第六十六話 野盗に出会う
俺を乗せたルーバの走りは早かった。想像していた10倍は早いスピードで走っていた。
落とされないようにしっかりとしがみ付きながら「もっとゆっくり走って」と言っても風に声がかき消され聞こえていないようだった。と思ったのは俺だけで、昼の休憩で聞かされたのは『あれ以上ゆっくり走ったら運動不足の解消にもならぬわ』と言われ、俺に慣れろとまで言われた。どうやらあれが最低のスピードらしい。
王都を出て3時間。すでに馬車でも一日は掛かると言う街を過ぎたところで昼飯を食べるために休憩に入る。今回はルーバに頑張ってもらうため、ルーバの好きな物をたくさん用意してあり、それを出してやる。レーちゃんも人間界の食べ物が気に入ったのか『レーちゃんも食べたいなの』と言って俺たちと一緒に機嫌よく食べている。
王都で暮らすようになってから初めての帰省旅で俺の気も緩んで居たのだか、昼飯が美味しくてつい食べ過ぎた。それとルーバのスピードで体力を消耗していたもの合わさってか、急に眠くなりルーバに持たれて寝てしまった。
気が付いた時にはルーバの背に乗せられ、どの辺りかもわからぬ平野にいた。しかも既に日も暮れていた。
「ここってどの辺り?」
『わからん。昼飯を食った後3つほど村か町を抜けたとこだ』
「はぁ? そんなに来たの?」
『お主が寝ていて静かだったからな。気持ち良く走っていたらここまで来ていた。それより飯だ。存分に走ったから腹が減ったぞ』
本当はどこかの町で宿でも取ろうと思っていたが、これから行って宿が取れるか分からないし、それよりも直近の町が何処にあるかもわからないので、今夜はここで野宿をすることにした。

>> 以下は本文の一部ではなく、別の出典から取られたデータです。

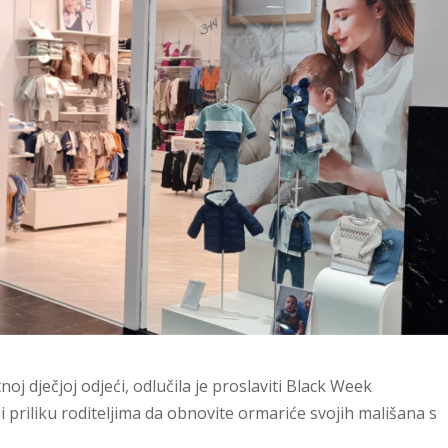
oj dječjoj odjeći, odlučila je proslaviti Black Week
priliku roditeljima da obnovite ormariće svojih mališana s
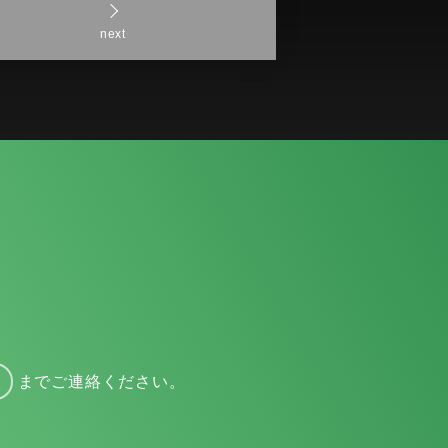
next
までご連絡ください。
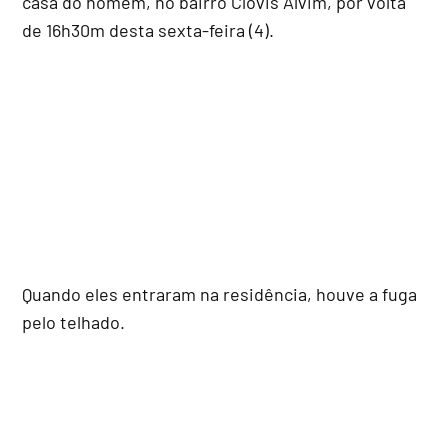
casa do homem, no bairro Clóvis Alvim, por volta
de 16h30m desta sexta-feira (4).
Quando eles entraram na residência, houve a fuga
pelo telhado.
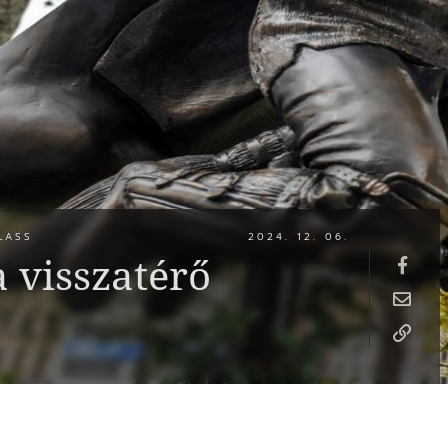
LASS
2024. 12. 06.
a visszatérő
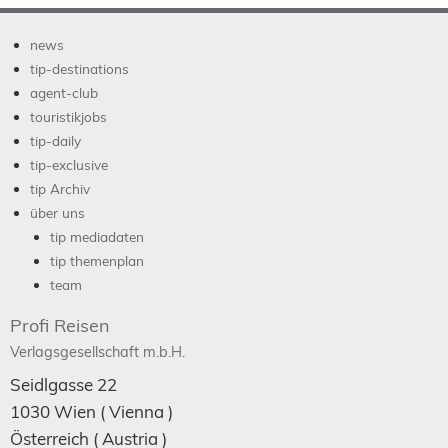
news
tip-destinations
agent-club
touristikjobs
tip-daily
tip-exclusive
tip Archiv
über uns
tip mediadaten
tip themenplan
team
Profi Reisen
Verlagsgesellschaft m.b.H.
Seidlgasse 22
1030
Wien
( Vienna )
Österreich (
Austria
)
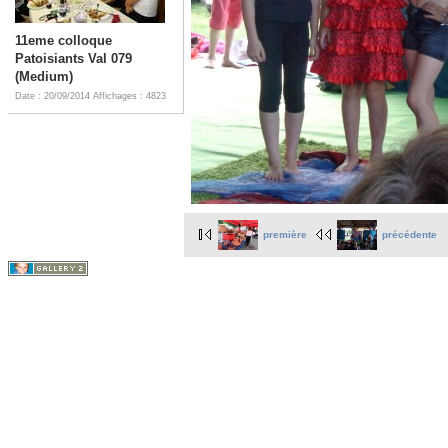
11eme colloque
Patoisiants Val 079
(Medium)
Date : 20/09/2014
Affichages : 4823
première
précédente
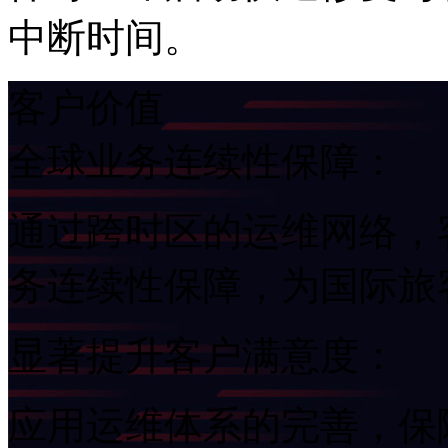
中断时间。
客户价值
全球业务连续性保障：
通过跨时区的运维网络
务连续性保障，为国
显著提升客户满意度：
应用运维体系的完善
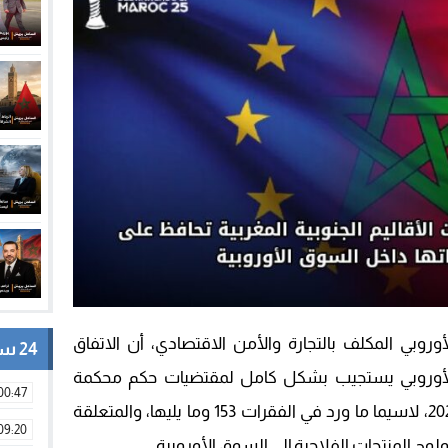
ي المكلف بالتجارة والأمن الاقتصادي، أن الاتفاق
24 ساعة
 الأوروبي يستجيب بشكل كامل لمقتضيات حكم محكمة
00:47
العدل الأوروبية الصادر بتاريخ 4 أكتوبر 2024، لاسيما ما ورد في الفقرات 153 وما يليها، والمتعلقة
09:20
لوج المنتجات الفلاحية إلى السوق الأوروبية.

だけど、薪を拾うにも草原で無さそうだし、どうしようか考えていると。
『おい、魔法で火を起こせばいいだろう』
ルーバの指摘に火魔法が使えることを忘れていた。仕事で火魔法は風魔法との複合で温風を作る事にしか使ってなかったから火を単体で使う発想がかけていたのだ。
魔法を使うついでとばかりに創造スキルに土魔法と空間魔法を使ってテントを作った。
これで夜風は防げるだろうと安心出来たところで夕飯の用意をした。
食事も終わり、テントの中でくつろいでいるといきなりルーバが警戒するように立ち上がった。
『敵意を持った何かが居る。気を付けろ。念のために我が結界を張っておくぞ』
「敵意って、獣でも出て来た?」
『この感覚は獣ではない。人間だな』
「人間って……盗賊かな……」
『とにかく、無闇に外に出るでは無いぞ』
そう言われ俺の中で緊張感が走った。